Task statement - Transcribe, word for word and without additions, each line below from the one containing "209: (499, 328)" through the one containing "216: (618, 131)", both ends included.

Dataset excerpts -
:::
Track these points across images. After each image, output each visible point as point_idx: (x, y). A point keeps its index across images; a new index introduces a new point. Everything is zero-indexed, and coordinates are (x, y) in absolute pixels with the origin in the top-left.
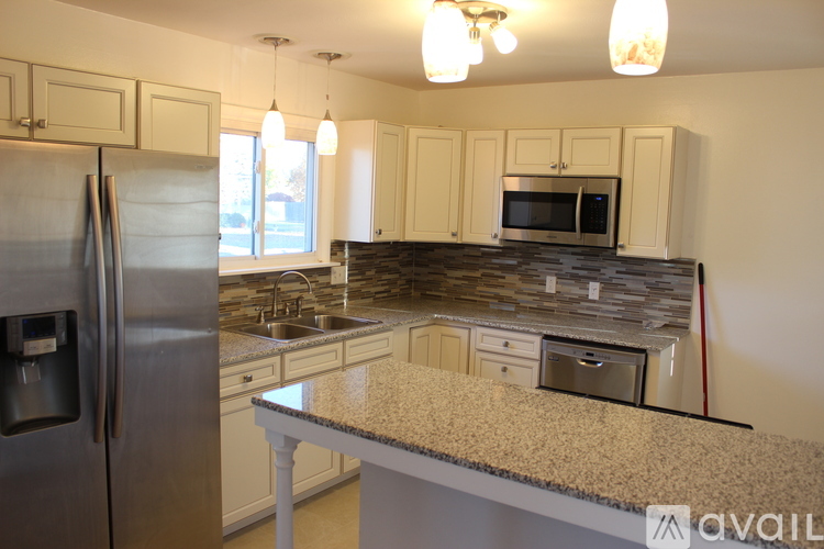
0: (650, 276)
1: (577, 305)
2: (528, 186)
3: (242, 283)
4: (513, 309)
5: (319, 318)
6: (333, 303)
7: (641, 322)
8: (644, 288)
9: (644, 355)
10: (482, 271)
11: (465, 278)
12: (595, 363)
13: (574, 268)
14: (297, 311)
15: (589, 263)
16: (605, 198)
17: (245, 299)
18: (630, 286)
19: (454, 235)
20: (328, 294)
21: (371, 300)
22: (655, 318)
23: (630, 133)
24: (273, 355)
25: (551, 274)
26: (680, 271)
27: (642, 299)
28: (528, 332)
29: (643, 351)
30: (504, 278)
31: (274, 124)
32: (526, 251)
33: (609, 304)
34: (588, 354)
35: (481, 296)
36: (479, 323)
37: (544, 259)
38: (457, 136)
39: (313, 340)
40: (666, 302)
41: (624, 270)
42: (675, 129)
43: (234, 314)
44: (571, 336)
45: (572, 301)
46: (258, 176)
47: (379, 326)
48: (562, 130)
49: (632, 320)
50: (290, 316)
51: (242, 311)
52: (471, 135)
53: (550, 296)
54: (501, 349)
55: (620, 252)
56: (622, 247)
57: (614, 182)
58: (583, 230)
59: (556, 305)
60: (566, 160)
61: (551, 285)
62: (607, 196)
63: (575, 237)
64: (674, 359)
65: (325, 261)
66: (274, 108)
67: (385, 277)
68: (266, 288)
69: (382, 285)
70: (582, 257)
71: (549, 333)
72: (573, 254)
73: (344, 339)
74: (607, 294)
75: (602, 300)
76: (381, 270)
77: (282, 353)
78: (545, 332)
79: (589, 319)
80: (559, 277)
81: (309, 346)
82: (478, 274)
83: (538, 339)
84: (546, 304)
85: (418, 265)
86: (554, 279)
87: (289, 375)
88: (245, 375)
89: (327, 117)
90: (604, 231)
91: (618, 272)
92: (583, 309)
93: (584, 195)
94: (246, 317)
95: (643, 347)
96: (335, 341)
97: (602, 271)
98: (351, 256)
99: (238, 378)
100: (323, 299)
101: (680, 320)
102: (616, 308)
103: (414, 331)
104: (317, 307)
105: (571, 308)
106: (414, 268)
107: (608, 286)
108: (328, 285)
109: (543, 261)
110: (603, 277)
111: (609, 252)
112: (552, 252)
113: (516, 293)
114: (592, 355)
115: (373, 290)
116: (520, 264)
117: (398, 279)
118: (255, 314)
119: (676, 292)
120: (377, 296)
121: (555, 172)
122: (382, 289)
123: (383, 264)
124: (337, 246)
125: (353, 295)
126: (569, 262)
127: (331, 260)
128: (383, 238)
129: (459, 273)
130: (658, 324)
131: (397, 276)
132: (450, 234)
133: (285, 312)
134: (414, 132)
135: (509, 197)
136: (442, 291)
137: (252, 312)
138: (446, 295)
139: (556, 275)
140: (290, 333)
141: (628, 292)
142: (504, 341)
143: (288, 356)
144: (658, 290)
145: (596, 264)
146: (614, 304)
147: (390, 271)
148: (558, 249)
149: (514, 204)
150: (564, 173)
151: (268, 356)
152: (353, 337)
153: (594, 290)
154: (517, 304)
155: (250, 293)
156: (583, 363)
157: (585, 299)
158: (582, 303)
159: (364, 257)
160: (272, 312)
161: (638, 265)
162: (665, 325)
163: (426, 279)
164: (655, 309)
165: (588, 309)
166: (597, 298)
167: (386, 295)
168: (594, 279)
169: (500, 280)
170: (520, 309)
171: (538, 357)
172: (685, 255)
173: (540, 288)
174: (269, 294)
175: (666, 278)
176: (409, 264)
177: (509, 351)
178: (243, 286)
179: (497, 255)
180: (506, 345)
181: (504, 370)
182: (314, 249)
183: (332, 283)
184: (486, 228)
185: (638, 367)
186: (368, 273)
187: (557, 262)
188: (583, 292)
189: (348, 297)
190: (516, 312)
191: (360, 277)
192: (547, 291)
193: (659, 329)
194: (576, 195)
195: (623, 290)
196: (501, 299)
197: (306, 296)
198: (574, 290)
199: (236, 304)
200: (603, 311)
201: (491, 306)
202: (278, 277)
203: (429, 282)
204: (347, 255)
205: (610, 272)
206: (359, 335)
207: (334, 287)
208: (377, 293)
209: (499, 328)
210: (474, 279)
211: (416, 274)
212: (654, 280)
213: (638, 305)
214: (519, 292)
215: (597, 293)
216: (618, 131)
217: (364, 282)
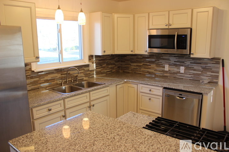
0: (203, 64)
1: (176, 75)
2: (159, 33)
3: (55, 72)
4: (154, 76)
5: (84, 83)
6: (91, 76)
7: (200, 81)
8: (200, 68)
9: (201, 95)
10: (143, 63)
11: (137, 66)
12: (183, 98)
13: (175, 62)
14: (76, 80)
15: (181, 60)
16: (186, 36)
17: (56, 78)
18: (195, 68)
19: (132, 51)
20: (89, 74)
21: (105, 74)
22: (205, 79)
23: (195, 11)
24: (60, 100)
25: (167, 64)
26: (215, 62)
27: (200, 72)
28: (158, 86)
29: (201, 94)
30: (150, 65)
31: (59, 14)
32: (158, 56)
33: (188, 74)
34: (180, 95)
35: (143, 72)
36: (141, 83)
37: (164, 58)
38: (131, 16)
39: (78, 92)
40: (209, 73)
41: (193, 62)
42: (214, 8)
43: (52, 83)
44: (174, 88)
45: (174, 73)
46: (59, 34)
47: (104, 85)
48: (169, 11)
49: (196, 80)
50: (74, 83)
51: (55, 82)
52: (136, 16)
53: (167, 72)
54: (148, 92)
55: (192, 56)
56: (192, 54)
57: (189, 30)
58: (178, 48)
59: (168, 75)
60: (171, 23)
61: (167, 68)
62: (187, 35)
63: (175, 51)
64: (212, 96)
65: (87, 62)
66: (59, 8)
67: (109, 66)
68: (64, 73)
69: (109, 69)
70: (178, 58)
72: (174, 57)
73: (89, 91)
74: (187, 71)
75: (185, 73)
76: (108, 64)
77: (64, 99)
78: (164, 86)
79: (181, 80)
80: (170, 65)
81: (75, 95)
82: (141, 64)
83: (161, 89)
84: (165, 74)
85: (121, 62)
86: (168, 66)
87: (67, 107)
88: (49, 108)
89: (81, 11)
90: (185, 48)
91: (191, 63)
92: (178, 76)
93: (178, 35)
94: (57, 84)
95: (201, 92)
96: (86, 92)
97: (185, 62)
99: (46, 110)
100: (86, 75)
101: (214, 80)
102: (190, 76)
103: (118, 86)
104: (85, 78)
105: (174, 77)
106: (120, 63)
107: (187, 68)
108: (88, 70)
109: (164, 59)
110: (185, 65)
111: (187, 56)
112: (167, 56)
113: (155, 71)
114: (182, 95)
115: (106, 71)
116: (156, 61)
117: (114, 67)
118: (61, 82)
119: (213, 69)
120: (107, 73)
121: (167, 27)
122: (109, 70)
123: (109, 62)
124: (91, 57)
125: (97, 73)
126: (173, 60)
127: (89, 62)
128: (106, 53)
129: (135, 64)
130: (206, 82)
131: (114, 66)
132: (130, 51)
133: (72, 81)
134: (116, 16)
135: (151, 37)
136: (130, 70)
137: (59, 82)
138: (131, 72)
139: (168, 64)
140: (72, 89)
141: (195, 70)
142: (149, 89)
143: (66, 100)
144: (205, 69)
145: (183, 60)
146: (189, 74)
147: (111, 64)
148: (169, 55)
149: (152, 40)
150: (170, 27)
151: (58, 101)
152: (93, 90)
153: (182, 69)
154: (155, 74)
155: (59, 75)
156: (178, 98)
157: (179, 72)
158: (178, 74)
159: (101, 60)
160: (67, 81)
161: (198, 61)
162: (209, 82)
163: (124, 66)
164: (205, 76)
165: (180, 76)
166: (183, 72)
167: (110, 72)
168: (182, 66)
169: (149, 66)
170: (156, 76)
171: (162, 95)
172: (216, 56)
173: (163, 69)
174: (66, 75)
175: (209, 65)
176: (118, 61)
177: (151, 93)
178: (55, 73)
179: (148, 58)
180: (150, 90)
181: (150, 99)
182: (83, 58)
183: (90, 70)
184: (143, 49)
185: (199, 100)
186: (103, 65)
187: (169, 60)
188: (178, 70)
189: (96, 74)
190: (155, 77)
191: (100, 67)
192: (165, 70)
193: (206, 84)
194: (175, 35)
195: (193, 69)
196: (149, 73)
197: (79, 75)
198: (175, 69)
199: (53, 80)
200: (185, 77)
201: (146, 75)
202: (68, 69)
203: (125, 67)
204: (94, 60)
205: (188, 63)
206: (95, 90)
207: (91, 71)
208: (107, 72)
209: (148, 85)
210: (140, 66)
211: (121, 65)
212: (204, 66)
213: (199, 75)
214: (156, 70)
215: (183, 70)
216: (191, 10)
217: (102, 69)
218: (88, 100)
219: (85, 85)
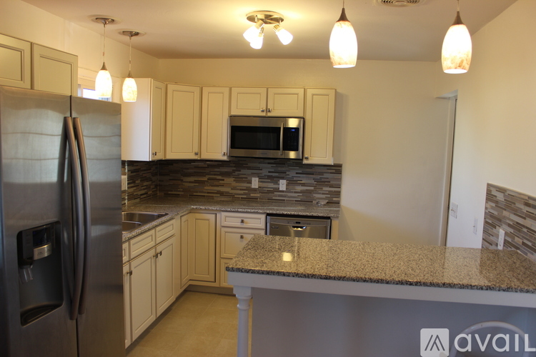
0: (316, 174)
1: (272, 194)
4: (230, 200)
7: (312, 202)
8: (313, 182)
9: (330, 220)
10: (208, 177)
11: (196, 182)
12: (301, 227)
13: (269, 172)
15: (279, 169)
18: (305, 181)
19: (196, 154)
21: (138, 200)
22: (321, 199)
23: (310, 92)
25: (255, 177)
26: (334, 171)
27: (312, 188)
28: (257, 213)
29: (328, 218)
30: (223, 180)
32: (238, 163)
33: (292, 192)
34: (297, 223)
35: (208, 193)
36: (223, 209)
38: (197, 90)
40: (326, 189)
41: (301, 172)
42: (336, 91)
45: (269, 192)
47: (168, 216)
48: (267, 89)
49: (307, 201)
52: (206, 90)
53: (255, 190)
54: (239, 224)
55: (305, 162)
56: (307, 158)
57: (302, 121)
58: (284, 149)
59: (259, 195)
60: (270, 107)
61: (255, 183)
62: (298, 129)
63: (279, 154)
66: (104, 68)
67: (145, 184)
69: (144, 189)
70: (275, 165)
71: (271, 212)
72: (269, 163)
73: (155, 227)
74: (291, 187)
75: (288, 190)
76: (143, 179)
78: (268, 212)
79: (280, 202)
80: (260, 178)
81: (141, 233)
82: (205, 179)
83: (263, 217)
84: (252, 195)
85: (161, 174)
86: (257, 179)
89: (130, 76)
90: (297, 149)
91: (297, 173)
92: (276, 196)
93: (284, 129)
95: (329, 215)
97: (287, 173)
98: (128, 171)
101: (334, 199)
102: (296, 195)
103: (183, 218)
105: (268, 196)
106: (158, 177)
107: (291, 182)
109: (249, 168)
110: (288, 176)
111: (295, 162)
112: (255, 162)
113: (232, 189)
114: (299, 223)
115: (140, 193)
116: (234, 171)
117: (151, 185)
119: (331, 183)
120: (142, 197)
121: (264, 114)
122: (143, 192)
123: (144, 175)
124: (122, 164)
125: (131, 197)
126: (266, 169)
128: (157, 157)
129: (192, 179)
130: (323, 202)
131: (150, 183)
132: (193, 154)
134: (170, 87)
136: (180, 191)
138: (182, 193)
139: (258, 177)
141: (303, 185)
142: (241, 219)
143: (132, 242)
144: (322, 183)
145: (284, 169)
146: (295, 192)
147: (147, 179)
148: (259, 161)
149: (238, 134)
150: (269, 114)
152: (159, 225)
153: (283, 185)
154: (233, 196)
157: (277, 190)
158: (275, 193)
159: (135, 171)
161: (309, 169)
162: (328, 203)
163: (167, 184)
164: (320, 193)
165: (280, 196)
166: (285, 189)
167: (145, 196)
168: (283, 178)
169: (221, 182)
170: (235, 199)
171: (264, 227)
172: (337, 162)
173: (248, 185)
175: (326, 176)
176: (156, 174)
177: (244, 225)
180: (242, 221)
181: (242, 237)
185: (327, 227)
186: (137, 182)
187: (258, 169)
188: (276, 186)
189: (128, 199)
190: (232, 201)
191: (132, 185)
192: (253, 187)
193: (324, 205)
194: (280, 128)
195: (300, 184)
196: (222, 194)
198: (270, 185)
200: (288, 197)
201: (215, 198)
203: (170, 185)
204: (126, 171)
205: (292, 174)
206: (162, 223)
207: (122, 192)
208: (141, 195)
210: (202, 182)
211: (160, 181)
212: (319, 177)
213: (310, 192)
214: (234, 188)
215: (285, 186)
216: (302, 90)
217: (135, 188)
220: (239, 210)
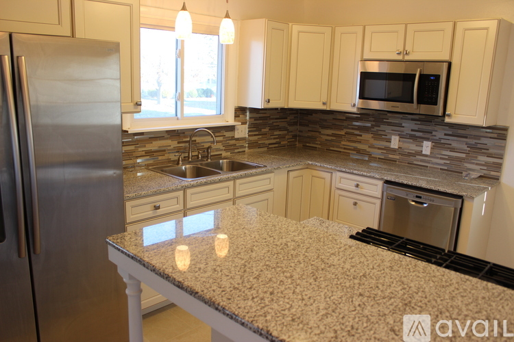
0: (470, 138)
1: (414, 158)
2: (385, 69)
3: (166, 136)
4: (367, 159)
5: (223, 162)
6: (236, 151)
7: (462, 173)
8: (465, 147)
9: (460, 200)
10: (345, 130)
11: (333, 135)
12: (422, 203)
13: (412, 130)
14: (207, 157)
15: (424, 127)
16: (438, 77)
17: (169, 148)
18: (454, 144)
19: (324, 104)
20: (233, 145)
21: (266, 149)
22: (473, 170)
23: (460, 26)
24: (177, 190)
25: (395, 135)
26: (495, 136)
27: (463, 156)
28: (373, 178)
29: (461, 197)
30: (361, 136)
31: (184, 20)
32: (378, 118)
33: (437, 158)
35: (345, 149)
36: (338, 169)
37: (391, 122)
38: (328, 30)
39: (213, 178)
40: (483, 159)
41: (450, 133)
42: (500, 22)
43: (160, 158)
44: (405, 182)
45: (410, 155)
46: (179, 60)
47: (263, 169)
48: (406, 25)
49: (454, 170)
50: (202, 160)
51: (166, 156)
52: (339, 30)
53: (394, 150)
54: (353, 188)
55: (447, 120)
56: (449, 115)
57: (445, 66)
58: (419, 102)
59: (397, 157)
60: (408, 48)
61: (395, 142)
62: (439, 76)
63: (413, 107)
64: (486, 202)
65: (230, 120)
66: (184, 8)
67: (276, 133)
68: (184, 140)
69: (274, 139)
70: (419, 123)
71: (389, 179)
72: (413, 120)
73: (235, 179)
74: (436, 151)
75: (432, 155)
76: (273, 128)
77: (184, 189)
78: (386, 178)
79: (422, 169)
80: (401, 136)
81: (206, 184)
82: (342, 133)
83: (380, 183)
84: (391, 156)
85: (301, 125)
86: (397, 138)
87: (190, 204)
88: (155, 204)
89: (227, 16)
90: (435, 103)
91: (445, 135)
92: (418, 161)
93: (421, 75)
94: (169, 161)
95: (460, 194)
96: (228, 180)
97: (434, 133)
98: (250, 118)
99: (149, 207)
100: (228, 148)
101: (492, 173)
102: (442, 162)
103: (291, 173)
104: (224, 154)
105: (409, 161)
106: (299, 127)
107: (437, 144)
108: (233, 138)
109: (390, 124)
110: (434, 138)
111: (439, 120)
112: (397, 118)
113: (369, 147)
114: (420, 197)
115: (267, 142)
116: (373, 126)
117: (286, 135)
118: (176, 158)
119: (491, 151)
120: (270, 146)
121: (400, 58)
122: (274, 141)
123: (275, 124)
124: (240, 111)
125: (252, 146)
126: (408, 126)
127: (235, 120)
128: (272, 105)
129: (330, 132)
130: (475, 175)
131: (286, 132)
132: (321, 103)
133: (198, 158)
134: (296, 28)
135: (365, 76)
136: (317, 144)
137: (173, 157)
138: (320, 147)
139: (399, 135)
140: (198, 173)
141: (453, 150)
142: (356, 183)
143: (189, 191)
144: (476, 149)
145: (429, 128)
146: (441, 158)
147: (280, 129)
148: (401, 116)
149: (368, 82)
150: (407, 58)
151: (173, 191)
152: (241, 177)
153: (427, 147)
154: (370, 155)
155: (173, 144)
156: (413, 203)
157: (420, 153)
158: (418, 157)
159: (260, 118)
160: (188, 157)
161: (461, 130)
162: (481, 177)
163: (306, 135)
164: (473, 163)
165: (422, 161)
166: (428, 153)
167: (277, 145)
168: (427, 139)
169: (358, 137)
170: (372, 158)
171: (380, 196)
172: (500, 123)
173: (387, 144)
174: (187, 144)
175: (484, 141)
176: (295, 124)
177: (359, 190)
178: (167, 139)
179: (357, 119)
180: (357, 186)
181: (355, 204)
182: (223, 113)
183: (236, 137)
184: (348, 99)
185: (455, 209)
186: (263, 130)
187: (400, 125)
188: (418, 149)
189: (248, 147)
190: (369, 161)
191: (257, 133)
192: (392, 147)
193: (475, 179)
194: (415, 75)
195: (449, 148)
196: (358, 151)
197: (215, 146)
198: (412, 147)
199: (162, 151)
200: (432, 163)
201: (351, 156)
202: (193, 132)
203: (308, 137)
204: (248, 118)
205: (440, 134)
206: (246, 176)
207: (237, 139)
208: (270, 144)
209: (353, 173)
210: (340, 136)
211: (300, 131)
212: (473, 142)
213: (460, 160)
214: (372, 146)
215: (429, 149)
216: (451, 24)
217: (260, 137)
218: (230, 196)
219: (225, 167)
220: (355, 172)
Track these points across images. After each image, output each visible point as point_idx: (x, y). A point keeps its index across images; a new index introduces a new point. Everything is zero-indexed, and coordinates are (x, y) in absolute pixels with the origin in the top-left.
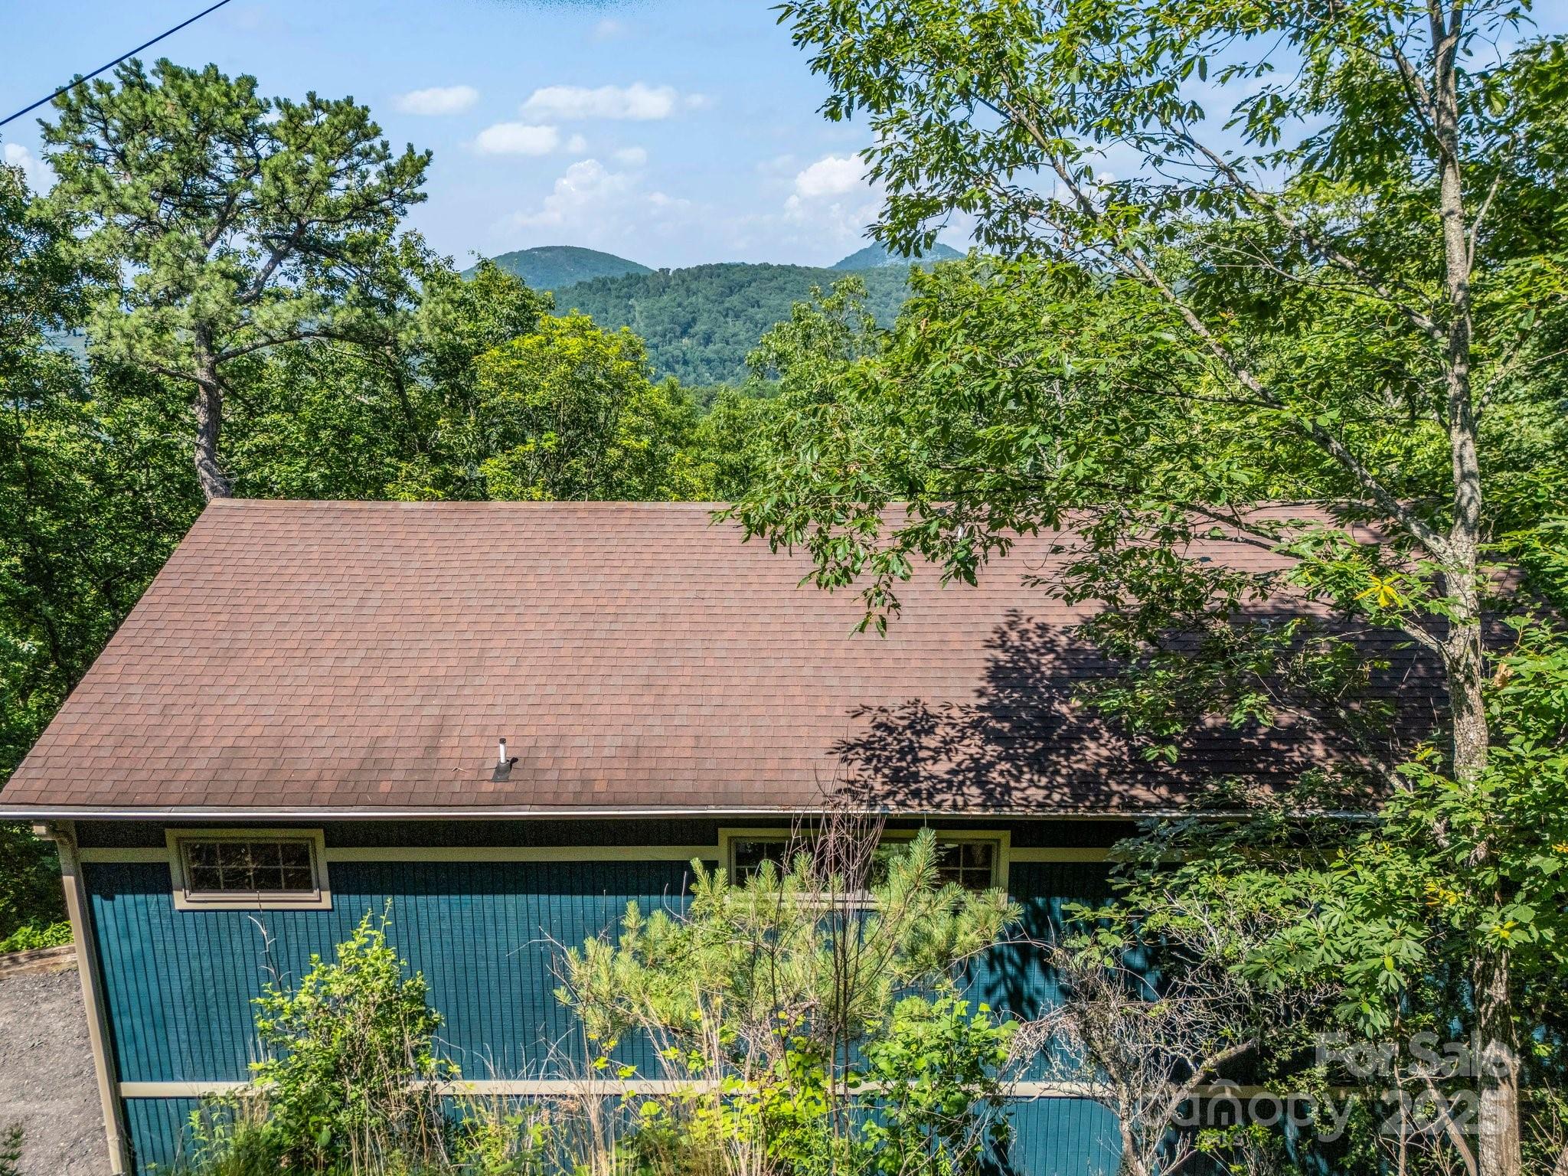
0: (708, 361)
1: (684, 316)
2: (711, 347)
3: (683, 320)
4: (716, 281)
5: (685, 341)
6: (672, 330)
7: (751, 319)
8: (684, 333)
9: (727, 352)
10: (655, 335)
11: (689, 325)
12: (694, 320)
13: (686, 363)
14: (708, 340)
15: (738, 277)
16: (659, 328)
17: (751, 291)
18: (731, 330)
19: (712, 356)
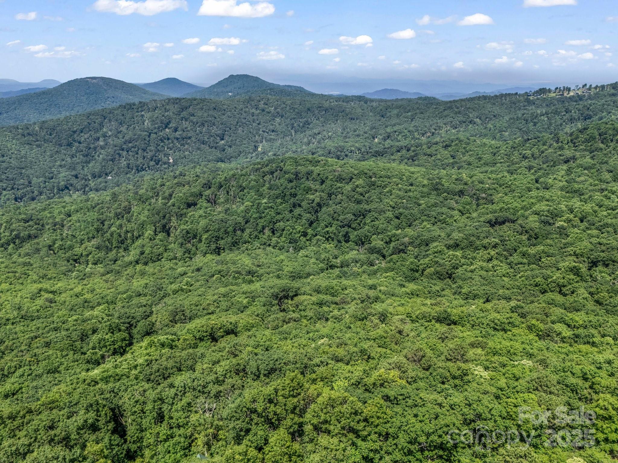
:::
Response to the task -
209: (499, 328)
210: (474, 279)
211: (416, 274)
212: (654, 280)
213: (638, 305)
214: (519, 292)
215: (597, 293)
216: (618, 131)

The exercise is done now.